Post edited at 13:57
 betathief 15 Mar 2018
In reply to iron_monkey: I'm guessing you know how much it is for a commercial trip for Nanga Parbat? I just had a look and could not find a fixed expedition or price? Just curious...

 Rob Parsons 15 Mar 2018
In reply to iron_monkey:

> I'm set on fixed ropes as I think thats the only way a 'tourist' like me can have a taste of technical climbing, unless you think I am thinking this the wrong way?

Jugging fixed lines is, by definition, not technical climbing.

iron_monkey 16 Mar 2018
In reply to Rob Parsons:

> Jugging fixed lines is, by definition, not technical climbing.

You know what i mean.  K2, ama dablam, etc aren't considered 'non-technical' trips just because you're on a fixed line either...

In reply to betathief:

> I'm guessing you know how much it is for a commercial trip for Nanga Parbat?
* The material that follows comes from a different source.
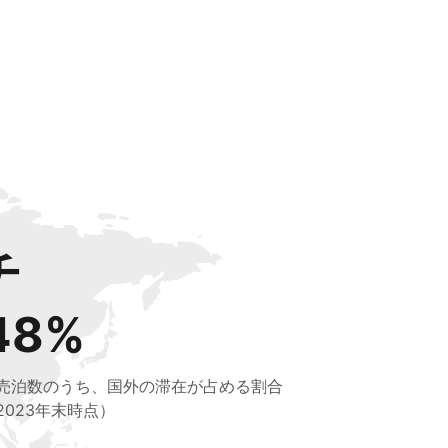
チ
48%
売泊数のうち、国外の滞在が占める割合
2023年末時点）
I just had a look and could not find a fixed expedition or price? Just curious...

Airport-Base camp only services is around 3.2-3.5k for a full 40 day trip. On top theres the cost of a high altitude porter/guide (eg, I was quoted $3.7k by one), high altitude food, contribute to route fixing, etc. YMMV

Maybe for now I should just be content with scrambling and simul-climbing on some moderate slopes, such as left and right of this photo: https://assets.alpineexposures.com/Blog/Charakusa_2012/_1900x1400_fit_cente...

 

 

 

 

 

 

 

 L.A. 16 Mar 2018
In reply to iron_monkey: Maybe for now I should just be content with scrambling and simul-climbing on some moderate slopes, such as left and right of this photo: https://assets.alpineexposures.com/Blog/Charakusa_2012/_1900x1400_fit_cente...
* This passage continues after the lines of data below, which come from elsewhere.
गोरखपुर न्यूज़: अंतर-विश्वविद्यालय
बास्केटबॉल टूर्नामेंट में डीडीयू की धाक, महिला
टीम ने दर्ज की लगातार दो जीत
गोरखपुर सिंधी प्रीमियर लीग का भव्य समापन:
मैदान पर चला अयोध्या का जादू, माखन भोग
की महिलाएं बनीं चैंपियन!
I will look forward to reading that trip report.

 
 

 

Dr Avinash Aujayeb 17 Mar 2018
In reply to L.A.:

When I did Spantik, there was maybe 25m of fixed ropes that came off the slope when pulled on....

https://www.summitpost.org/snow-falling-on-sirdars/811056

 L.A. 18 Mar 2018
In reply to Dr Avinash Aujayeb: A really excellent trip report and some great pics there.

 

 John Cuthbert 18 Mar 2018
In reply to Rob Parsons:

Agreed. You've got some mixed up ideas here. You could always do a course in 'technical climbing' to see the difference.

 

JC

 

 Mr. Lee 19 Mar 2018
In reply to iron_monkey:

When I climbed Khan Tengri the fixed ropes removed all the need for technical ability. Using a jumar just needs a strong bicep when the ground gets steeper. I can honestly say that Scottish grade II felt more technical following my return.

Dr Avinash Aujayeb 19 Mar 2018
In reply to L.A.:

Thanks L.A

iron_monkey 19 Mar 2018
In reply to Mr. Lee:

You must have strong calves if biceps were your only concern.  Planned your next trip to the greater ranges?